Tommy closed his eyes and sucked in a deep breath of cold air before standing on weak legs. Being in the hospital overnight had made the stringent scent of disinfectant take up permanent residence in his nostrils.

But he couldn’t complain. Things would have been a lot worse if Sadie hadn’t shown up when she did. The paramedics had stopped the bleeding on the way to the hospital, and Dr. Simon’s steady hand had stitched his side back together. He was one lucky sonofabitch that no internal organs had been nicked.

“Sit down,” Sadie said.

“There’s no reason for you to wheel me to the stupid car. Hospital policy is I have to be pushed out the door in a wheelchair. Once I’m outside, I’m a free man.” He sneezed. The stitches on his side stretched. He doubled over and held his ribs until the pain subsided. “Damn. Sneezing hurts almost as bad as being stabbed.”

“Not so tough now, free man. Now sit.” Sadie pushed down on his shoulders until he relented then moved slowly across the parking lot to her car. “And comparing a stab wound to a sneeze might be the most ridiculous thing I’ve ever heard. But if it hurtsthat bad, I should take you home. When the doctor discharged you this morning, he said you needed rest.”

“I agreed to that before I found out Melissa Downs was being questioned at the station. I need to be there.” A fresh wave of anger washed over him. He clenched his fists on his lap. All these years, the people responsible for ripping away his mom had been right under his nose, living their lives as though nothing had happened.

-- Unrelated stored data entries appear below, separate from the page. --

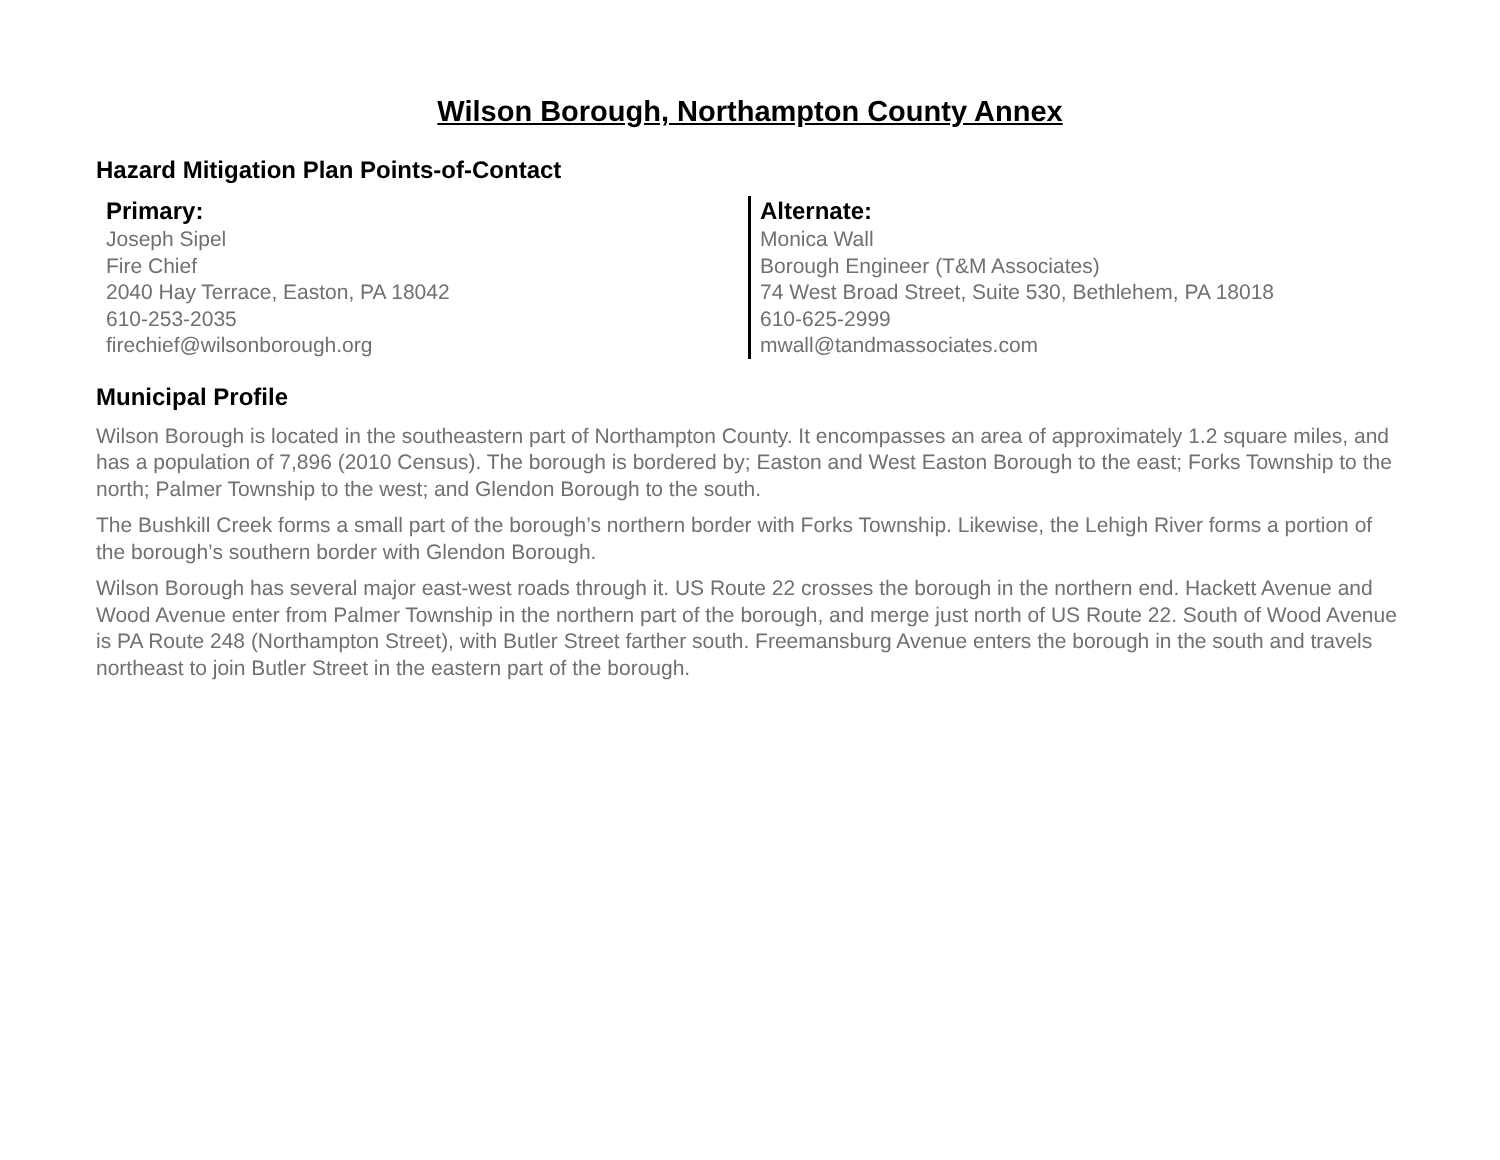Wilson Borough, Northampton County Annex
Hazard Mitigation Plan Points-of-Contact
Primary:
Joseph Sipel
Fire Chief
2040 Hay Terrace, Easton, PA 18042
610-253-2035
firechief@wilsonborough.org
Alternate:
Monica Wall
Borough Engineer (T&M Associates)
74 West Broad Street, Suite 530, Bethlehem, PA 18018
610-625-2999
mwall@tandmassociates.com
Municipal Profile
Wilson Borough is located in the southeastern part of Northampton County. It encompasses an area of approximately 1.2 square miles, and has a population of 7,896 (2010 Census). The borough is bordered by; Easton and West Easton Borough to the east; Forks Township to the north; Palmer Township to the west; and Glendon Borough to the south.
The Bushkill Creek forms a small part of the borough’s northern border with Forks Township. Likewise, the Lehigh River forms a portion of the borough’s southern border with Glendon Borough.
Wilson Borough has several major east-west roads through it. US Route 22 crosses the borough in the northern end. Hackett Avenue and Wood Avenue enter from Palmer Township in the northern part of the borough, and merge just north of US Route 22. South of Wood Avenue is PA Route 248 (Northampton Street), with Butler Street farther south. Freemansburg Avenue enters the borough in the south and travels northeast to join Butler Street in the eastern part of the borough.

At least Shawn had succumbed to guilt, or that’s what Tommy assumed led him down a path of alcoholism. But Melissa had kept moving up the ranks, not letting anything slow her down until she got where she wanted.

“I understand. I’d want to be there if I were you.” Sadie rolled him as close as possible to the passenger side door and helped him to his feet after opening it. “But after, we both deserve some time off.”

Leaning an arm on the top of the door, he cupped her cheek. Little marks dinged her face and black stiches ran along her temple. “How about a vacation? You, me, and Amelia. Time where we can talk about what we really want out of life—from each other.” He still hadn’t found an opportunity to dive into a deep conversation about where things stood between them, but he would.

She grinned. “I’d like that, but are you sure you can handle that much time with a rambunctious six-year-old?”

“Absolutely.” A knot of tension loosened at the back of his neck. Screw it. He didn’t need a perfect time to tell her how he felt. If the past days taught him anything, it was that life was short. “But just so you know. I want you, Sadie. Every part of you. I want to make this work because I think we’re great together.”

A light blush stained her cheeks. She pressed her lips to his. “I think so, too.”